How on earth can the event at UNV-Reno be “The World Premiere of…Hamlet in the Original Pronunciation”? Didn’t that happen over 400 years ago? Or is this original pronunciation to be different from that original pronunciation? (In which case this can’t be “the original pronunciation”).
Peter
The Shakespeare Conference: SHK 22.0244 Thursday, 29 September 2011
From: Thomas M Lahey <
Date: September 23, 2011 12:01:28 PM EDT
Subject: Hamlet in the Original Pronunciation, Univ of NV, Reno
Nevada Repertory Company announces
The World Premiere of William Shakespeare’s Hamlet in the Original Pronunciation
Nov. 1, 2 and 3 (Preview Performances), 7:30 p.m.
Nov. 4, 5, 8, 9, 10, 11, 12, 15, 16, 17, 18 and 19, 7:30 p.m.
Nov. 6, 13 and 20, 1:30 p.m.

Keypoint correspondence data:
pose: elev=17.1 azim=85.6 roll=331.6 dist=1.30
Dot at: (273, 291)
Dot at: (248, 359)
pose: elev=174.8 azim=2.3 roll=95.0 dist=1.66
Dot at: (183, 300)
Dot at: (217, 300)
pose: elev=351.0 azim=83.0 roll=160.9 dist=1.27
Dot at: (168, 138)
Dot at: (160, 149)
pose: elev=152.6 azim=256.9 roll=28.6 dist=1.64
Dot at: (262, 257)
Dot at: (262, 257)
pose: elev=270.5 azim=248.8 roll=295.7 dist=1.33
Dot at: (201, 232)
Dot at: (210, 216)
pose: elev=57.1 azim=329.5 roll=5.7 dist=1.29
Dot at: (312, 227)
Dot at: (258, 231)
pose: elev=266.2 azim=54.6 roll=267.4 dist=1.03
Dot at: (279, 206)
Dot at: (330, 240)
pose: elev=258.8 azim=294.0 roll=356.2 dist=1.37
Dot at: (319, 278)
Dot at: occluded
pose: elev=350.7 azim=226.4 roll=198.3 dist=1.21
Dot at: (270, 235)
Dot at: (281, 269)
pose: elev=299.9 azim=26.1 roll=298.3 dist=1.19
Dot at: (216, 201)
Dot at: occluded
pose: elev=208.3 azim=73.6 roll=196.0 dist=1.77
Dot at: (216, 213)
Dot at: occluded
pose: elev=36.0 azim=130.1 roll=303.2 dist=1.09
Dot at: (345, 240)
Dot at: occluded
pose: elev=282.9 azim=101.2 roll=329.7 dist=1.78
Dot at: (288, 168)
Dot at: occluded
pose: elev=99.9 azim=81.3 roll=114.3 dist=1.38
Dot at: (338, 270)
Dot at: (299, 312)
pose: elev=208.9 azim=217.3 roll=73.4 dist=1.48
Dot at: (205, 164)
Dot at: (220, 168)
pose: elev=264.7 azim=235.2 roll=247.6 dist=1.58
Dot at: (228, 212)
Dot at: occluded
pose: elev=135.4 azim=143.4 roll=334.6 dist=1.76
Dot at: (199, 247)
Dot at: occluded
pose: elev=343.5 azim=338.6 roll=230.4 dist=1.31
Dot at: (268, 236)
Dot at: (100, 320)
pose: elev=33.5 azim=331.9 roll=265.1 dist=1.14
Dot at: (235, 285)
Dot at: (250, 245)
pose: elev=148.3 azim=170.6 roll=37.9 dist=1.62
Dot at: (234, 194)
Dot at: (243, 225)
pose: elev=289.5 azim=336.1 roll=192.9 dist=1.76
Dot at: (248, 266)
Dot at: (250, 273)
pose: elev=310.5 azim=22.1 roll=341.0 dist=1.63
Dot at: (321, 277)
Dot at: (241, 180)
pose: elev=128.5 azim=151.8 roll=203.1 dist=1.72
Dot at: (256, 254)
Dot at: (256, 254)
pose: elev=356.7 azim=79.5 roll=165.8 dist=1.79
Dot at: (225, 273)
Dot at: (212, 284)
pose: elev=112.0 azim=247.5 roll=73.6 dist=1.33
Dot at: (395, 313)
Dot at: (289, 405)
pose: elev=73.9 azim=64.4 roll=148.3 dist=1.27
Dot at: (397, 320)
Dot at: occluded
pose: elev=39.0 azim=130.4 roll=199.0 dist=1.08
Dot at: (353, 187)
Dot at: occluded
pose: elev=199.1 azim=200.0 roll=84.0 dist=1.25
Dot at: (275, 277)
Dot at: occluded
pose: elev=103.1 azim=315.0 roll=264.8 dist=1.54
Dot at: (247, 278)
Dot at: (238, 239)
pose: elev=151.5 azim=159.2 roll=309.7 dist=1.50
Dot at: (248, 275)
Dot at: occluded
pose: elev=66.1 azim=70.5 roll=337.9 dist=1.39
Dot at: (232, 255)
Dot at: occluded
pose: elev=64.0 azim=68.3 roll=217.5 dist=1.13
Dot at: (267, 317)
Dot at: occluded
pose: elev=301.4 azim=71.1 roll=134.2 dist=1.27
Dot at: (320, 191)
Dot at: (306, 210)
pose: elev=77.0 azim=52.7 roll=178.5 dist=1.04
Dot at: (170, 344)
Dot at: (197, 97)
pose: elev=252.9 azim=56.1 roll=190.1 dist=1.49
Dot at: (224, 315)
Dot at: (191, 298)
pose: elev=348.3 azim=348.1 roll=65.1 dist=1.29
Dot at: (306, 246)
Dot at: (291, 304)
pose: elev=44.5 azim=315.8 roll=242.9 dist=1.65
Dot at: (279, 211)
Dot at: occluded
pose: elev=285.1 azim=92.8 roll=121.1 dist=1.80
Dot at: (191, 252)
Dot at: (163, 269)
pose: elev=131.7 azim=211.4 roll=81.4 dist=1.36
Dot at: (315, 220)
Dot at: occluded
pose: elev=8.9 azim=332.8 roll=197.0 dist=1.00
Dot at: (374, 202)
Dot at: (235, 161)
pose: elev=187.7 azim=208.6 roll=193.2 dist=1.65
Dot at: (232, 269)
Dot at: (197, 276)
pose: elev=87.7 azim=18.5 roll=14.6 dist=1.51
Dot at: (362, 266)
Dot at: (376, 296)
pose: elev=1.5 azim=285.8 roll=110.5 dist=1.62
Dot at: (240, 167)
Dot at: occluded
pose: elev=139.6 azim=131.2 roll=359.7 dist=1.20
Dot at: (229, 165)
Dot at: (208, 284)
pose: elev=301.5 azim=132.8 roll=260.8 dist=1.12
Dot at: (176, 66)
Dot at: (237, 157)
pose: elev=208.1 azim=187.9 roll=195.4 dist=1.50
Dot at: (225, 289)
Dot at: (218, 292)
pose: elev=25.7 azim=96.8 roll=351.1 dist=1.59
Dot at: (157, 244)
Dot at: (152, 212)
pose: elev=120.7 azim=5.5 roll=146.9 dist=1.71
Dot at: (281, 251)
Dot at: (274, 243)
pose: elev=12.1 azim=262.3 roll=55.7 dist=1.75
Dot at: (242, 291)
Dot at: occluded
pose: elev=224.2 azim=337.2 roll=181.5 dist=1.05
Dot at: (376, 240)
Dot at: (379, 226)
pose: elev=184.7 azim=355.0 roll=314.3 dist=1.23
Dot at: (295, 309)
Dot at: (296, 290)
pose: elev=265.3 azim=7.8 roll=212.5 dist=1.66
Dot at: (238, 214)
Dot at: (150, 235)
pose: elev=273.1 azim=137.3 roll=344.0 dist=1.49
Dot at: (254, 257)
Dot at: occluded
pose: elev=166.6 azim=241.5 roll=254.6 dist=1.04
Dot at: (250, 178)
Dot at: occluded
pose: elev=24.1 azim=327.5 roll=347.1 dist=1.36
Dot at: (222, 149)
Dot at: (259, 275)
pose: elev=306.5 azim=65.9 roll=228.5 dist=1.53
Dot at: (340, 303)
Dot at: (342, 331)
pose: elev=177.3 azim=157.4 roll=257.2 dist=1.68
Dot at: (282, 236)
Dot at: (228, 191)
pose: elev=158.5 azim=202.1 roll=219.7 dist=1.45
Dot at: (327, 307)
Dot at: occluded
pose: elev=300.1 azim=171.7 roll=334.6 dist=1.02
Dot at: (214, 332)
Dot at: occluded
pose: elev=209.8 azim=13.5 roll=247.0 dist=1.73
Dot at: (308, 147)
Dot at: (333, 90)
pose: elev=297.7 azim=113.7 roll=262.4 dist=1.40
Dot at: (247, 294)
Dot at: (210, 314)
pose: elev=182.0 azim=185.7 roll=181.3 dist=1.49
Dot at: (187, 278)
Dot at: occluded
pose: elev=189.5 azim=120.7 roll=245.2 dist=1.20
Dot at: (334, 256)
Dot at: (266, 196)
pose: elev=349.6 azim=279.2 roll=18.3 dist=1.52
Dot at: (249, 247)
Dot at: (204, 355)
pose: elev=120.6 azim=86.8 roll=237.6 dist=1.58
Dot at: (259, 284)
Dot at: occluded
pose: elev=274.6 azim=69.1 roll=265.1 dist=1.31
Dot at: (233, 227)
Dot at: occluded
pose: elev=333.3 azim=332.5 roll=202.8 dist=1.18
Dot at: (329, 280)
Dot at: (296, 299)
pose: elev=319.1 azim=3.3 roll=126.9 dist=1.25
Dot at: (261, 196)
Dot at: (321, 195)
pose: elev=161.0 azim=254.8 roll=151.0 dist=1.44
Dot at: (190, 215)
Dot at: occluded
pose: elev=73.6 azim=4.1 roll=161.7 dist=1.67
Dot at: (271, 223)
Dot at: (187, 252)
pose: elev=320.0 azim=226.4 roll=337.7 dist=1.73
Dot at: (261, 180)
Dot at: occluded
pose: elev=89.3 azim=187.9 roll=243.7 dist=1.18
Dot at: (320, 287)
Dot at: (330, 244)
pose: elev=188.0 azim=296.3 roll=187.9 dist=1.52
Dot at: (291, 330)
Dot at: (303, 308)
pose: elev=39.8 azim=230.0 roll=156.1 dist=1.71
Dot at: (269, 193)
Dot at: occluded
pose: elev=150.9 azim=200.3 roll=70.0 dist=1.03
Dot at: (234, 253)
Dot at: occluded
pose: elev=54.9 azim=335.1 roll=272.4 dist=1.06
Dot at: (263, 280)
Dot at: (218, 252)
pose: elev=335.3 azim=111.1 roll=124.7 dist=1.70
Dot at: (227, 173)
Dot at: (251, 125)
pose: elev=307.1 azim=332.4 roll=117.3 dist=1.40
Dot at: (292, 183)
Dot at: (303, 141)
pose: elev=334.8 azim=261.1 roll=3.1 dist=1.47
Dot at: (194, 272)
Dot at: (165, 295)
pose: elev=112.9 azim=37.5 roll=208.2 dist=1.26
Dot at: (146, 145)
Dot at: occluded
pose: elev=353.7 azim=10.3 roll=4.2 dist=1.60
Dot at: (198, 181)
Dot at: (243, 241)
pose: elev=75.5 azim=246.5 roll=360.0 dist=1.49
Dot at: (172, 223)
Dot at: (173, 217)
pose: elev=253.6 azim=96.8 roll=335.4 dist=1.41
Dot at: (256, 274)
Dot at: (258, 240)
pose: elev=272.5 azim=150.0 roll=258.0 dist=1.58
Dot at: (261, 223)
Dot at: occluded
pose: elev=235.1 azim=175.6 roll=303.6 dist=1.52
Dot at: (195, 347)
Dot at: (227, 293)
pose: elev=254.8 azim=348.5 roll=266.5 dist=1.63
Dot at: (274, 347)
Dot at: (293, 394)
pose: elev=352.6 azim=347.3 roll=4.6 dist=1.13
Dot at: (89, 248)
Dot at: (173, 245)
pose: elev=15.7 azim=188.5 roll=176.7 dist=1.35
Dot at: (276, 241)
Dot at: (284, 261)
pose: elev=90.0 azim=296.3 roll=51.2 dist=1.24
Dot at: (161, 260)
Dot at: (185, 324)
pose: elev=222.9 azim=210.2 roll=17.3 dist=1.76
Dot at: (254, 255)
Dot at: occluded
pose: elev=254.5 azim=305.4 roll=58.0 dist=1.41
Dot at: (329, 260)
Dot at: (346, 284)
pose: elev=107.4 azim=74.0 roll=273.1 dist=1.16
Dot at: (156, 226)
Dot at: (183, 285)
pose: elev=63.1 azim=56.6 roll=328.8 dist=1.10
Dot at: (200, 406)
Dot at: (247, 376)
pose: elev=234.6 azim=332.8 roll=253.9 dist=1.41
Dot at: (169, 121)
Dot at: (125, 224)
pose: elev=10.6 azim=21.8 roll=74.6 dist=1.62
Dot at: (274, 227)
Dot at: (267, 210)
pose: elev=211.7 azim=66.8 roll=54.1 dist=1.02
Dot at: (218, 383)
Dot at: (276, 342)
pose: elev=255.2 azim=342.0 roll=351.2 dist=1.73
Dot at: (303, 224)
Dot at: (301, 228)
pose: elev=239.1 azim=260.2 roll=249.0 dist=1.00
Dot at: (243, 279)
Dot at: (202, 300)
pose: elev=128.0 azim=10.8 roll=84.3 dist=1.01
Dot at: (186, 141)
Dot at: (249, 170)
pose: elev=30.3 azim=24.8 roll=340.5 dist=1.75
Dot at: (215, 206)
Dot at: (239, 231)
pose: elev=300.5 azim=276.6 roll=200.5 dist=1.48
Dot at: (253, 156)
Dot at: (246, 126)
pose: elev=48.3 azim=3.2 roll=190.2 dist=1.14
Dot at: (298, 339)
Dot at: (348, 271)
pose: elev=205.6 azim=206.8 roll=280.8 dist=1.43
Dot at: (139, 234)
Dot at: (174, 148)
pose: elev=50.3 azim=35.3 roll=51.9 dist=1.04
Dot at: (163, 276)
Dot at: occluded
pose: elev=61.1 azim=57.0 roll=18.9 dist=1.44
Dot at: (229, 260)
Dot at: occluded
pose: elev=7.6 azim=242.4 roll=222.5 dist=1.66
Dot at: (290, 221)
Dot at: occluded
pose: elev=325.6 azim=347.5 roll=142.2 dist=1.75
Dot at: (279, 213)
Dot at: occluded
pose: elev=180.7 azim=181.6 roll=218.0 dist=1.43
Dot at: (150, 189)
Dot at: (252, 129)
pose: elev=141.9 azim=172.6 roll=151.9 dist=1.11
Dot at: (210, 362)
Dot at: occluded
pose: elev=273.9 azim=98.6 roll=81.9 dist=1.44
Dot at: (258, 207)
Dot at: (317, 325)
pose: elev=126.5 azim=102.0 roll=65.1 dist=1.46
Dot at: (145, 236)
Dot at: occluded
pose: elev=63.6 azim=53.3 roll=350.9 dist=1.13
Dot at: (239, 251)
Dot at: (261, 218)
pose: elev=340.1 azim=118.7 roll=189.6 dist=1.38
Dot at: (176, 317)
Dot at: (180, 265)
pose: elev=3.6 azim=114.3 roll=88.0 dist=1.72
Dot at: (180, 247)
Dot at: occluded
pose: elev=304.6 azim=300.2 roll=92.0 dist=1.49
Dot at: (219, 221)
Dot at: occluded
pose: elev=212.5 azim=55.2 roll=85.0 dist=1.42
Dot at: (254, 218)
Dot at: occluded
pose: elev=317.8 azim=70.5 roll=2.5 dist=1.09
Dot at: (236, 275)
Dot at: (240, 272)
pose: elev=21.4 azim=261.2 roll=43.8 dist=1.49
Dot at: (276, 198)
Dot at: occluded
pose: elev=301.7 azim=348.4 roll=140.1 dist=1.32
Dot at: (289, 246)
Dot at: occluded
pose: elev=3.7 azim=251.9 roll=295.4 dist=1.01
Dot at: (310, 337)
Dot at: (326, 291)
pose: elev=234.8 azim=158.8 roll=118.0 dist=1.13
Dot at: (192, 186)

WHAT IS BEING ASKED:
Continue the text about the Reno Hamlet premiere from its final line onward.

RESPONSE FOR THIS EXERCISE:
Redfield Studio Theatre
The theatre world will be watching — and listening — in awe when the University's world premiere of Hamlet in the Original Pronunciation (OP) hits the stage this fall. Amazingly, the last time Hamlet was presented in its original dialect was literally centuries ago. In fact, only four OP productions of anything Shakespearean have been performed in modern times: two recently at The Globe Theatre in London, one at the University of Kansas, and one at Cambridge in the 1950s. And modern audiences have been delighted by how understandable the early language is, including the discovery of now-rhyming lines once lost to the ages (love/prove, eyes/qualities, etc.). In the University's remarkable international collaboration, a diverse group of world-class artists, directors, and scholars will come together to produce this world-class event: the great English linguist and The Globe's own consultant David Crystal, author of "Pronouncing Shakespeare"; British superstar actor and scholar Ben Crystal, who will play Hamlet; the University's award-winning Shakespearean scholar, this production's dramaturge, and co-editor of "The Royal Shakespeare Company's Complete Works of William Shakespeare," professor Eric Rasmussen; and the University's own renowned Nevada Repertory Company under the visionary leadership of director and department chair, Rob Gander. A once-in-a-lifetime event indeed — no matter how you say it!
Preview Performances: Adult $10, ASUN $5 (limited quantity available)
All Other Shows: Adult $15, Senior $12, Local Student w/ID $10, UNR Student $5 (limited quantity available)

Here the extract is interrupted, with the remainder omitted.